The nurse at the centre of a recent case of assault of an elderly woman returns to court on Monday after she was released on $3,000 bail this afternoon.
Thirty-seven-year-old Arielle Odinga King of Lynches Tenantry, St Philip was not required to plead to assaulting 84-year-old Jasmine Hall on April 28 when she appeared before Magistrate Kristie Cuffy-Sargeant in the District ‘A” Magistrates Court around 1 p.m.
However, her case was transferred to the District ‘C’ Magistrates Court where it is due to be heard by Acting Chief Magistrate Christopher Birch on May 23.
Earlier this week, a video went viral on social media showing the elderly resident of Roseville Home for the Elderly in Christ Church suffering physical and verbal abuse at the hands of a woman positively identified as King, who was seen striking her victim in the head with a book and a shoe, as well as kicking at her and firing insults.
“Don’t hit me, don’t hit me, don’t hit me,” Hall could be heard saying as she pleaded for mercy.
“Oh my God; have mercy, Lord Jesus,” she prayed, as the abuse continued.
Today, the victim’s daughter Barbara Daniel-Goddard sat beside Liesel Daisley, head of the SAFE Foundation, in court, King appeared uncomfortable as she leaned forward from the dock at times, bowing her head slightly.
There was no objection to bail for the accused caregiver, who is not known to the court. She was not required to plead to the assault charge.
However, once bail was granted and she exited the courtroom with her relatives that was when the drama unfolded.
As photographers sought to photograph her, King made a deliberate attempt to hide her face.
“Everybody done see she already,” one woman shouted, as King’s son began to get aggressive with one photographer.
He was however cautioned by police before he was allowed to leave the precincts of the courtyard.
It was from there that the victim’s daughter also vented her frustration with the legal system.
An annoyed Daniel-Goddard told reporters she was not only upset about the long wait from 9 a.m. until 1. p.m. for the matter to be heard, but also “bitterly disappointed” that the case was not actually resolved in one go.
“I was told that it was going to be at St Matthias [Court in Christ Church] and we got there for 9 o’clock, only to be told by a member off the Press that it was at this location, so we got here and then we sat waiting for hours . . . only to be told that it is bail $3,000 and we have to appear again on Monday. So yes, I am feeling a sense of utter frustration, I am feeling disappointed. The anger which I thought had subsided is actually increasing.
“On a scale of naught to a hundred, I’m actually at 100,” she told reporters.
Barbados TODAY understands that court began around 12.30 p.m. today owing to a personal emergency with one of the magistrate’s children.
However, Daisley was not at all impressed. She said today was “a classic case of victims big victimized all over again” when they have “to go from one court to another”, as she argued for “a complete overhaul of the judicial system”.
The entire elderly abuse episode has generated tremendous public rage.
However, no one is more frustrated than Daniel-Goddard, a therapeutic practitioner and counsellor with the SAFE Foundation, who admitted to Barbados TODAY she still wanted to “trash” someone in the videotaped abuse that is now “scattered” all over the Internet.

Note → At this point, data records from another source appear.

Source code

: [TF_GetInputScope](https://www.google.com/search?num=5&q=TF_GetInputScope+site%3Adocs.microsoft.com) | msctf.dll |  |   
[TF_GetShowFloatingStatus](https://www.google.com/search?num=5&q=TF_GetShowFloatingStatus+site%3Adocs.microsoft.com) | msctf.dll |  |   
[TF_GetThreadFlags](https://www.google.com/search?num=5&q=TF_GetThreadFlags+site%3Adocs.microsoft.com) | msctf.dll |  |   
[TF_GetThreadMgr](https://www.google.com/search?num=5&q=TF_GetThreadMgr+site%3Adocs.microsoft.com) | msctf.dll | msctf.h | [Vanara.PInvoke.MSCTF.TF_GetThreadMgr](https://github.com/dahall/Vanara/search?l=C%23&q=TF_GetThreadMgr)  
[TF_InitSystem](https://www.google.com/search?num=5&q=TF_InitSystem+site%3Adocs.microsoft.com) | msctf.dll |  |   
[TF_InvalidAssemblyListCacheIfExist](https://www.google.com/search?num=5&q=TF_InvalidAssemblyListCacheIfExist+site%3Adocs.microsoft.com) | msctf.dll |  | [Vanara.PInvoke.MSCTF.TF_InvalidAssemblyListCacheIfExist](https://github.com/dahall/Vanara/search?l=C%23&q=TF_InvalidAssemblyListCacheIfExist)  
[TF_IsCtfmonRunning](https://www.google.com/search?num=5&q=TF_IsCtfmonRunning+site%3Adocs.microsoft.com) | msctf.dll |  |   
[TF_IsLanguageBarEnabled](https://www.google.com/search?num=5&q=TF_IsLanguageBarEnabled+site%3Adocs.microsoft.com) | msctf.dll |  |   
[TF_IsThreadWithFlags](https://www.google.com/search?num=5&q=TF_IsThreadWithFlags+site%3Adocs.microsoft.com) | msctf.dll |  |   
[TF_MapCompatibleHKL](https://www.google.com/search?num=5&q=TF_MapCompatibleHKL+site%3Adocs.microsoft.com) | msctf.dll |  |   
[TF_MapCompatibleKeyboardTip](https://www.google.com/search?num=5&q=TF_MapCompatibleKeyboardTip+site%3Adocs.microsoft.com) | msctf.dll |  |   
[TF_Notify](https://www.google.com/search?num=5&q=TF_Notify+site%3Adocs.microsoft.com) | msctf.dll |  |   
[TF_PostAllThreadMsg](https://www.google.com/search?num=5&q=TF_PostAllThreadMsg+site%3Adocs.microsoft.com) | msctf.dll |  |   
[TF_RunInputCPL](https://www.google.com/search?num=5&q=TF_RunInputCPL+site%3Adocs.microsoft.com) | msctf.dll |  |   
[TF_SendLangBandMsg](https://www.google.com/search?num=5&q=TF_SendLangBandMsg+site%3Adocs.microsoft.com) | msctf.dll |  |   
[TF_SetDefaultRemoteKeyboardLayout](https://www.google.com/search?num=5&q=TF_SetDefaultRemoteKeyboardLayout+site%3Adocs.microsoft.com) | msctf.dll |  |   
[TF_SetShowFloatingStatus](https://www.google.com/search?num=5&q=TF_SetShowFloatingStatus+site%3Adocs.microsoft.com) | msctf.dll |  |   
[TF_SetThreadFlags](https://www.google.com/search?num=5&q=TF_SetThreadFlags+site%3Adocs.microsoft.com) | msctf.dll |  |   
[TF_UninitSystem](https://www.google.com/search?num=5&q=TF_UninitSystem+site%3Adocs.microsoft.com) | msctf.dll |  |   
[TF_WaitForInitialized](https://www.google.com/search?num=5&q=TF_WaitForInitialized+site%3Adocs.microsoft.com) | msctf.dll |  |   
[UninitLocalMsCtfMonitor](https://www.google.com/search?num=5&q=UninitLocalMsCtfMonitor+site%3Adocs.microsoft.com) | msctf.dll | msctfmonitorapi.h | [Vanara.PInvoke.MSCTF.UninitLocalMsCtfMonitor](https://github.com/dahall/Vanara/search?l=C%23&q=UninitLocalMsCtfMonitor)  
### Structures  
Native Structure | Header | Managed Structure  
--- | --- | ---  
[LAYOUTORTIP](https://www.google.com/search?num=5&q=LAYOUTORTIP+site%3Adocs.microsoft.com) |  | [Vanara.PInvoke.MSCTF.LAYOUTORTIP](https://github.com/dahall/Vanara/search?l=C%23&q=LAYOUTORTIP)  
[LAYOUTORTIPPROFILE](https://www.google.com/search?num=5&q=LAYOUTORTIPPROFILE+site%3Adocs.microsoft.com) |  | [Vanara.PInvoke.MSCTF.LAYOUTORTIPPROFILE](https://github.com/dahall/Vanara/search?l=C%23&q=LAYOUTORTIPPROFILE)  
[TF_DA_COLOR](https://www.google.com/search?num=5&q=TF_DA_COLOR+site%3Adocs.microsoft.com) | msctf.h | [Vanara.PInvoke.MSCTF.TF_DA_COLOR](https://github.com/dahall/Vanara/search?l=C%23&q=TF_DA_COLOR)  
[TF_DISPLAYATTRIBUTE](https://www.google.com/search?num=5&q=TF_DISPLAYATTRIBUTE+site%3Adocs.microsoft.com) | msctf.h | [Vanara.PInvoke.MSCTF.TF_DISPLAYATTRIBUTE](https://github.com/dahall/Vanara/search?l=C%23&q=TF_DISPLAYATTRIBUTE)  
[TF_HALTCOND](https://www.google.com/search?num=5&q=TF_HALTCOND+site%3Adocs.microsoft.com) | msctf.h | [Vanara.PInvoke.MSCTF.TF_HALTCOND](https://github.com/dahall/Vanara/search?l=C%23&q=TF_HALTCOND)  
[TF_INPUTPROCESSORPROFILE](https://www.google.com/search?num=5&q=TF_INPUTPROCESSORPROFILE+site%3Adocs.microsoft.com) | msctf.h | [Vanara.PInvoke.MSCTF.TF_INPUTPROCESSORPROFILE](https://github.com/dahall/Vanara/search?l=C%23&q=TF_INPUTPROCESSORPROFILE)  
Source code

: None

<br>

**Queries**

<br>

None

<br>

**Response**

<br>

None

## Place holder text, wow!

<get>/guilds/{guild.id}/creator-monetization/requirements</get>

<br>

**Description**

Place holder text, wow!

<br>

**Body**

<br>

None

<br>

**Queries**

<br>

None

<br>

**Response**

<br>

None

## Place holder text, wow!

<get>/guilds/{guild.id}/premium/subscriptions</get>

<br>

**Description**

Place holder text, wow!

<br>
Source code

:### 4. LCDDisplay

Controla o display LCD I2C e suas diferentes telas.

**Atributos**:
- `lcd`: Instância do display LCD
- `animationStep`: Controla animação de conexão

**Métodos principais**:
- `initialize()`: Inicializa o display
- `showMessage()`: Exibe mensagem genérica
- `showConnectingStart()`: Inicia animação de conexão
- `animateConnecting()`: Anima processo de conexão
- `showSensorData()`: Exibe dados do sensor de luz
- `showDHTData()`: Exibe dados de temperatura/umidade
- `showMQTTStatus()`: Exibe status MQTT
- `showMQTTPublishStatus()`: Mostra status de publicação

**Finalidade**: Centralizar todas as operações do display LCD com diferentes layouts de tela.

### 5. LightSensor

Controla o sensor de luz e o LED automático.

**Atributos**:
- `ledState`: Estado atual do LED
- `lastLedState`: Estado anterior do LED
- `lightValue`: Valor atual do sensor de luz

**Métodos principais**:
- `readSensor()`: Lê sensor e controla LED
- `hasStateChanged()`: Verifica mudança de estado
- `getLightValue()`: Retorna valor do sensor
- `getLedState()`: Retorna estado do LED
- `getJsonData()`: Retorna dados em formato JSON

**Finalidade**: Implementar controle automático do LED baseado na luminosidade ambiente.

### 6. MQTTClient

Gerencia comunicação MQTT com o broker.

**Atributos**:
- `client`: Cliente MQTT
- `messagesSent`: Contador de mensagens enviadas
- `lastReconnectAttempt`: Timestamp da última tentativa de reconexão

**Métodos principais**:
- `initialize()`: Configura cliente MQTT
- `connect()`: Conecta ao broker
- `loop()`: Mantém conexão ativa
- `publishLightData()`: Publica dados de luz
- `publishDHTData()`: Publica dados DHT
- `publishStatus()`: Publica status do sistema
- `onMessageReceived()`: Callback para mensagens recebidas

“My mom’s experience is a really bad experience. There is no doubt about it. It is everything that my mom would have been against . . . she would be horrified,” the daughter said, explaining, “I am not a Facebook, Instagram, Twitter and any variation of that. I have a Facebook page for my business and that is all, but here I am, something that I totally hate, I find that I am scattered all over a damn Internet, including my mom, for eternity. And that is the last thing, it is the most indignant thing that I find that my mom is placed in.”
Her main focus right now is ensuring there’s swift justice for her mother.
“I would be deeply disappointed if this drags on any longer,” she told Barbados TODAY, while admitting that she knew very little about the local judicial system, having only returned home from the United Kingdom five years ago.
However, she revealed that she was still contemplating legal action against other workers at the Roseville Home, even though she said police did not seem to think they could pursue further prosecution.
She said so far her mother, who suffers from dementia, seems to have forgotten the April 28 incident.
Following a series of medical checks, she also reported that the elderly woman did not suffer any physical bruises or broken parts but maintains a hearty appetite, even though she appears skinny.
However, there’s some positive she hopes will come out of the “vile” incident.
“If it means that the legislation that we have in Barbados regarding the elderly actually gets drawn up faster and put out there, great! If it means that care homes and people who work in care homes have to be a lot more diligent, more proactive, observant and it increases the level of awareness of what goes on and who they employ, great!
“So in a way it [the incident of abuse] brings into the open, the things that have been going on under the surface, . . . but also it gives those persons who are hesitant, scared, unsure, feeling hard done by, feeling disadvantaged, vulnerable, a sense that, ‘hold on a minute, I can move and take an action,” she said, adding that in the future “all persons working in elderly care would have to think twice about their behaviour”.